Les 1er et 2 décembre, un second ordre d'évacuation a été donné concernant le gouvernorat de Khan Younès. Des centaines de milliers de personnes ont alors fui vers Rafah, dernière ville du Sud avant la frontière avec l'Egypte. Au total, 1,4 million de personnes s'y entassaient début mai, selon l'ONU. Lundi, l'armée israélienne a finalement ordonné à une partie des habitants et des déplacés de quitter la zone, via des SMS et des milliers de tracts largués par avion.

Environ 1,4 million de personnes fuyant les bombardements étaient regroupées début mai 2024 à Rafah, dans le sud de la bande de Gaza. (ASTRID AMADIEU / FRANCEINFO)

En l'espace de quelques jours, plus de 100 000 personnes ont fui Rafah, comme l'a déclaré vendredi Georgios Petropoulos, responsable du Bureau de la coordination des affaires humanitaires des Nations unies (Ocha) pour Gaza. Dans son ordre d'évacuation, l'armée israélienne invite les populations à rejoindre une "zone de services humanitaires", située le long de la côte entre le village d'Al-Mawasi et la ville de Deir al-Balah. 

Comme l'a relevé la BBC grâce à des images satellite, l'armée israélienne érige depuis fin avril un village de tentes dans cette zone. "Il ne suffit pas de poser des tentes. A côté, il faut tout un service d'assainissement, d'eau, de santé", alertait début mai Philippe Bonnet, directeur des urgences pour Solidarités International. L'inquiétude des ONG est d'autant plus vive que les postes-frontières de Rafah et de Kerem Shalom ne permettent plus de laisser passer l'aide humanitaire dans le Sud.
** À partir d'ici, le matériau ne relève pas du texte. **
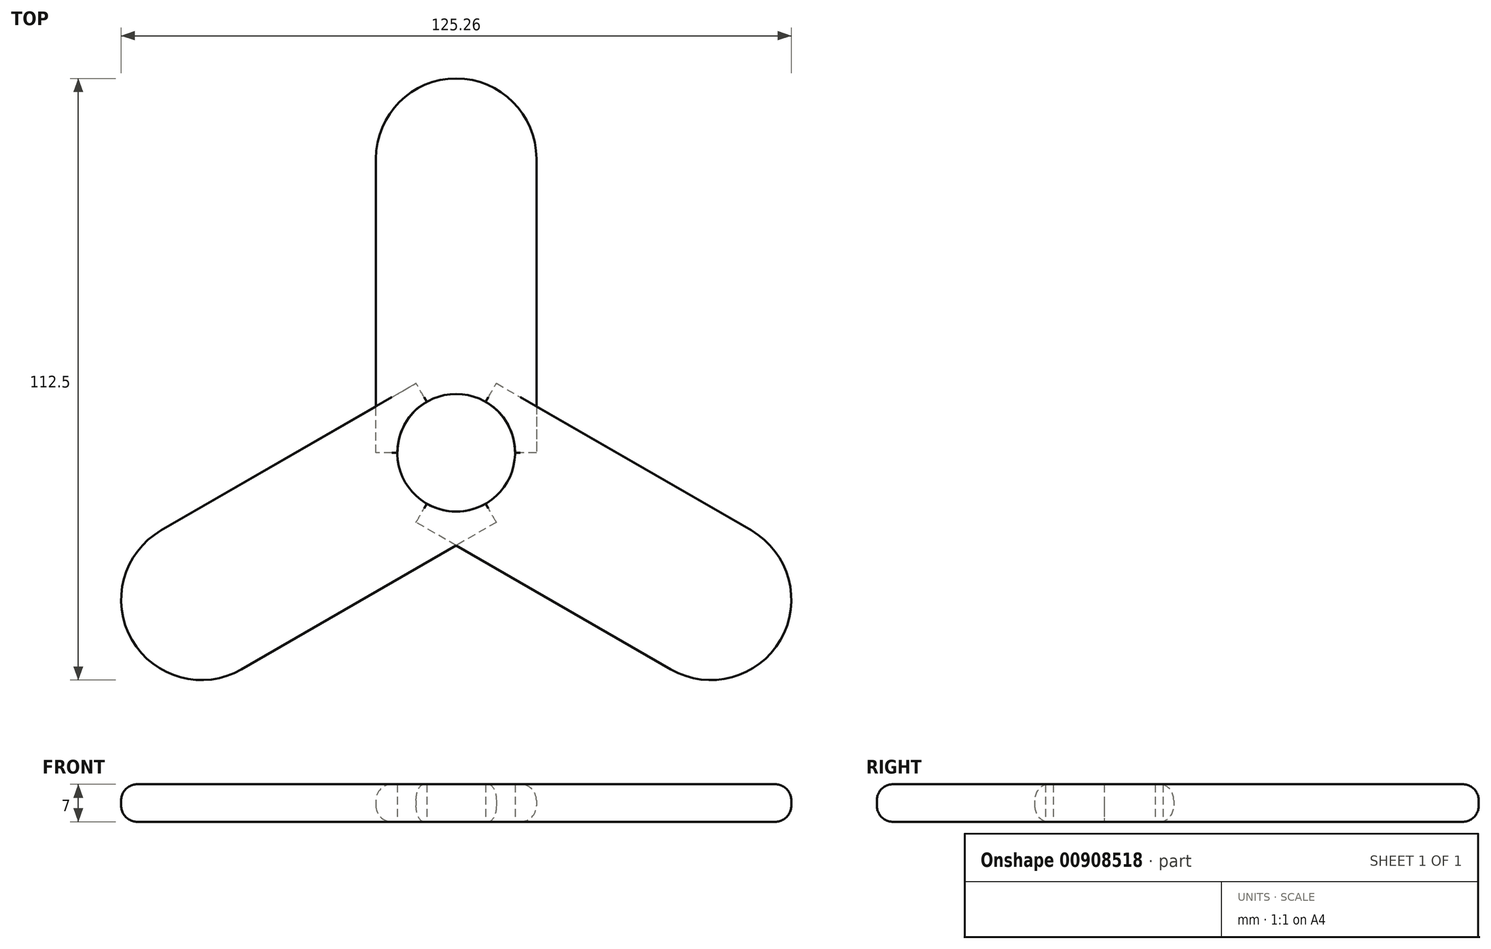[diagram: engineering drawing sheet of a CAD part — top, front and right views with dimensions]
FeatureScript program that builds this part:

Même si le second a rouvert mercredi, l'acheminement reste "extrêmement difficile", déplorait jeudi soir dans un entretien à l'AFP Andrea De Domenico, chef de l'Ocha dans les territoires palestiniens occupés.

Alors que les négociations se poursuivent difficilement entre Israël et le Hamas, la fin des combats à Gaza reste une perspective lointaine. "Même après nous être occupés de Rafah, il y aura du terrorisme", a déclaré le porte-parole de l'armée israélienne, Daniel Hagari, cité par Haaretz. "Le Hamas se déplacera vers le Nord et se regroupera. Nous reviendrons et opérerons partout où cela se produira", a-t-il assuré.